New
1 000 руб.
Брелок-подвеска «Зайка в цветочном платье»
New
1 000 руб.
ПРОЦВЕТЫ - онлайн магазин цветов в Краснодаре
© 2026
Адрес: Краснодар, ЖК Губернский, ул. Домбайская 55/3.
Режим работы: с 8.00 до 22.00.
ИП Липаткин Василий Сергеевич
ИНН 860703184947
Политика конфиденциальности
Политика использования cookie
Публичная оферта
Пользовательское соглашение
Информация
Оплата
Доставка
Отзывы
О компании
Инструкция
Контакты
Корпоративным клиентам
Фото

Exercise:
Copy every line of the data where "Политика" is found.

Answer box:
Политика конфиденциальности
Политика использования cookie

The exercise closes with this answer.